Kant missed the idea that war may be the consequence of the current value system, which suppresses the true human will. Thus Friedrich Nietzsche argued for the need to revaluate values. Being unafraid of war, he recognised its creative potential to bring about a new culture of politics. Where Kant’s peace would merely be a temporary pacification, a complete revaluation of values could potentially create a society that would be beyond the issues of war and peace.

Sunday 17 January 2016

If Aristotle Visited Us Today

Posted by Eugene Alper
The term 'metaphysics' was born with Aristotle. He was the first who aspired to gathering together all previous philosophical knowledge, and integrating it in a single great work.
Perhaps he felt hopeful – as one might feel on a fresh morning in the woods, with the first rays of the sun filtering through the trees. Although he was teased by a few outstanding questions, perhaps Aristotle felt that the end was truly in sight.

Yet if Aristotle visited us today, he might conclude that philosophy is in major crisis. For we have been asking the same fundamental questions – the same perennial questions – for two and a half millennia. And because of that, he might note, we are in a less enviable position than he was. For accumulated knowledge without obvious fruit affects one’s sense of self-confidence. It also undermines hope: the more knowledge, the less hope.

It is natural for the teenager – by way of analogy – to be hopeful about the future, to think that by the age of forty she will certainly know how to live a life, as opposed to her parents who, for some reasons, still do not. But when the age comes, and the former teenager asks the same question and still finds no answer, and suspects something even worse—that at the age of fifty and sixty and seventy she may still have no answer—a sense of unease dawns on her. This is what they call midlife crisis.

One wonders whether Aristotle might see, in the philosophic state of humankind today, the same sort of midlife crisis. He himself had a limited literature or recorded history to look back upon – but we, he might observe, have 2 500 years. This long view of the well-recorded past might give him – as it gives us – a deep sense of unease.

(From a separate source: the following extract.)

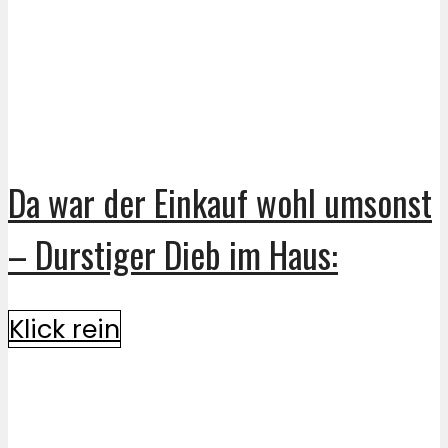
Da war der Einkauf wohl umsonst
– Durstiger Dieb im Haus:
Klick rein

On the one hand, seeing so much treasure accumulated in literature, poetry, drama, philosophy, one can reasonably say, 'Look at the baggage of fine thought we are bringing along. Does this not give hope that its accumulation in the future may be even greater, and that, just as we have seen in technology, there may soon come a qualitative breakthrough? Isn’t this the evidence that we may be onto something? Just one more step, just one more realisation, and we may understand what the good life is?'

On the other hand, this very outlook on the past shows that our thinking, in the most fundamental ways, does not improve with time. Like the bird which greets each morning with the same old song, we fail to recognise that there is nothing new, that our questions are not different from the questions already asked by Aristotle long ago, or better than the answers he already gave.

Our baggage today, Aristotle might observe, is dubious and heavy, for the very ability to know the past and to observe the distance one has travelled without much philosophic growth may make one lose heart. Our human thinking, he might conclude, is somewhat defective, somewhat limited by nature. It could be that, by nature, our mind is incapable of going beyond the Biblical God, Plato’s One, or Aristotle’s Primary Cause. Or it could be that, by nature, our mind does better when dealing with things measurable, yet not so well with things abstract.

Perhaps, then, there is no exiting from the loop, no jumping out of the rut. On the most fundamental issues we will still think in inescapable circles, resembling the fish in the bowl, who thinks it is moving forward while sliding along the concave glass.